課題の目的:
以下のすべての項目の各行を、空行を除いて番号付きリストに書き直してください。画像は解答に含めないでください。

入力データ:
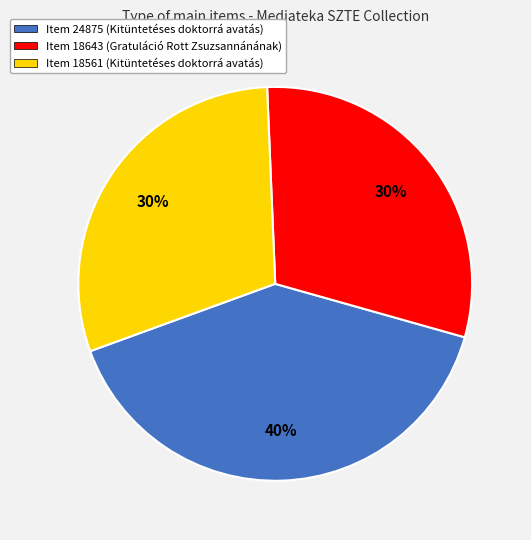

To the nearest percent, what is the difference between the largest and smallest slice percentages?

10%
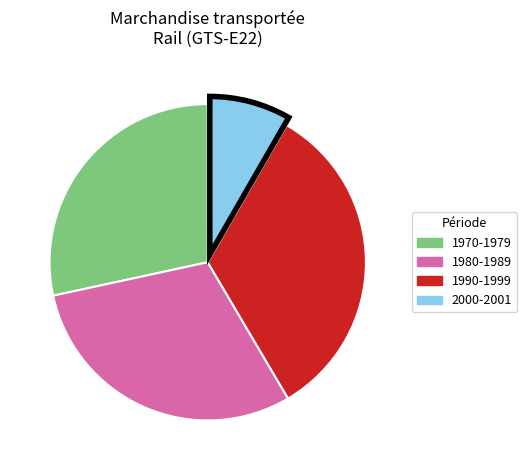

How many slices are in this pie chart?

4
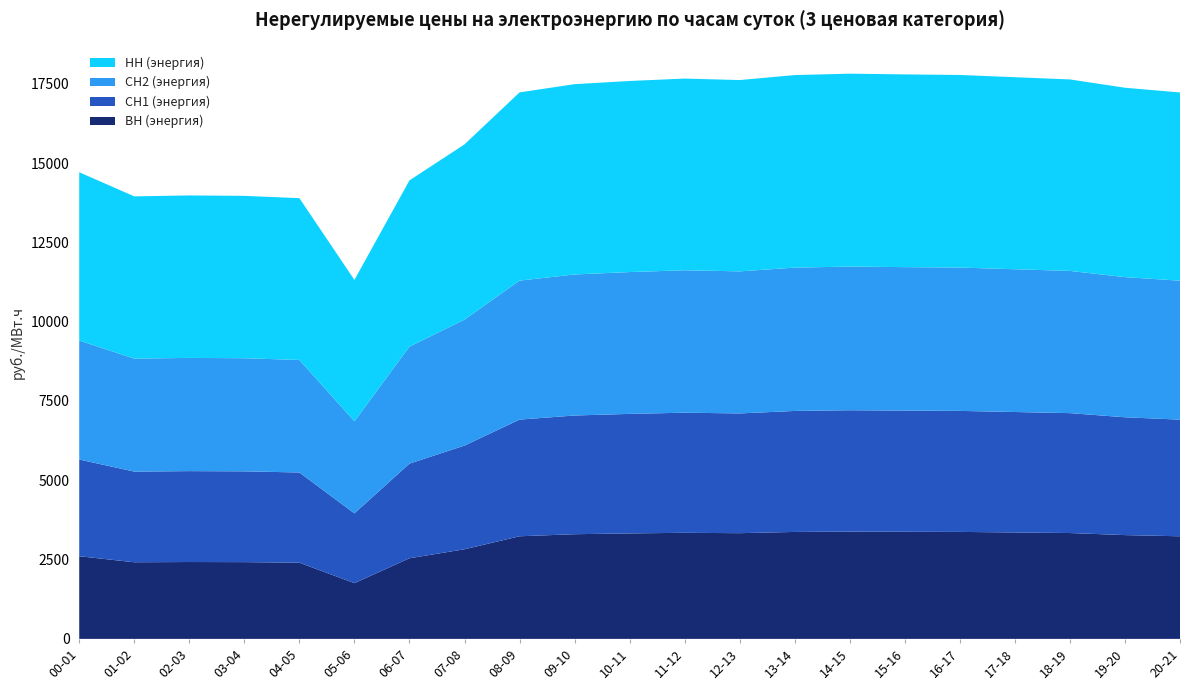

Reading right to left, list all the values displayed in this chart.

ВН (энергия): 20-21=3234.6	19-20=3272.0	18-19=3337.4	17-18=3354.9	16-17=3372.6	15-16=3377.1	14-15=3382.9	13-14=3371.7	12-13=3332.6	11-12=3344.2	10-11=3325.2	09-10=3300.0	08-09=3235.3	07-08=2825.6	06-07=2541.7	05-06=1757.4	04-05=2401.7	03-04=2419.7	02-03=2423.2	01-02=2415.8	00-01=2606.1
СН1 (энергия): 20-21=3677.1	19-20=3714.4	18-19=3779.8	17-18=3797.3	16-17=3815.0	15-16=3819.6	14-15=3825.3	13-14=3814.2	12-13=3775.0	11-12=3786.6	10-11=3767.7	09-10=3742.4	08-09=3677.7	07-08=3268.0	06-07=2984.2	05-06=2199.8	04-05=2844.1	03-04=2862.2	02-03=2865.6	01-02=2858.2	00-01=3048.5
СН2 (энергия): 20-21=4380.8	19-20=4418.1	18-19=4483.5	17-18=4501.0	16-17=4518.7	15-16=4523.2	14-15=4529.0	13-14=4517.8	12-13=4478.7	11-12=4490.3	10-11=4471.4	09-10=4446.1	08-09=4381.4	07-08=3971.7	06-07=3687.8	05-06=2903.5	04-05=3547.8	03-04=3565.8	02-03=3569.3	01-02=3561.9	00-01=3752.2
НН (энергия): 20-21=5933.4	19-20=5970.7	18-19=6036.1	17-18=6053.6	16-17=6071.3	15-16=6075.9	14-15=6081.6	13-14=6070.5	12-13=6031.3	11-12=6042.9	10-11=6024.0	09-10=5998.8	08-09=5934.1	07-08=5524.3	06-07=5240.5	05-06=4456.1	04-05=5100.4	03-04=5118.5	02-03=5121.9	01-02=5114.5	00-01=5304.8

解答例:
1. To the nearest percent, what is the difference between the largest and smallest slice percentages?
2. 10%
3. How many slices are in this pie chart?
4. 4
5. Reading right to left, list all the values displayed in this chart.
6. ВН (энергия): 20-21=3234.6	19-20=3272.0	18-19=3337.4	17-18=3354.9	16-17=3372.6	15-16=3377.1	14-15=3382.9	13-14=3371.7	12-13=3332.6	11-12=3344.2	10-11=3325.2	09-10=3300.0	08-09=3235.3	07-08=2825.6	06-07=2541.7	05-06=1757.4	04-05=2401.7	03-04=2419.7	02-03=2423.2	01-02=2415.8	00-01=2606.1
7. СН1 (энергия): 20-21=3677.1	19-20=3714.4	18-19=3779.8	17-18=3797.3	16-17=3815.0	15-16=3819.6	14-15=3825.3	13-14=3814.2	12-13=3775.0	11-12=3786.6	10-11=3767.7	09-10=3742.4	08-09=3677.7	07-08=3268.0	06-07=2984.2	05-06=2199.8	04-05=2844.1	03-04=2862.2	02-03=2865.6	01-02=2858.2	00-01=3048.5
8. СН2 (энергия): 20-21=4380.8	19-20=4418.1	18-19=4483.5	17-18=4501.0	16-17=4518.7	15-16=4523.2	14-15=4529.0	13-14=4517.8	12-13=4478.7	11-12=4490.3	10-11=4471.4	09-10=4446.1	08-09=4381.4	07-08=3971.7	06-07=3687.8	05-06=2903.5	04-05=3547.8	03-04=3565.8	02-03=3569.3	01-02=3561.9	00-01=3752.2
9. НН (энергия): 20-21=5933.4	19-20=5970.7	18-19=6036.1	17-18=6053.6	16-17=6071.3	15-16=6075.9	14-15=6081.6	13-14=6070.5	12-13=6031.3	11-12=6042.9	10-11=6024.0	09-10=5998.8	08-09=5934.1	07-08=5524.3	06-07=5240.5	05-06=4456.1	04-05=5100.4	03-04=5118.5	02-03=5121.9	01-02=5114.5	00-01=5304.8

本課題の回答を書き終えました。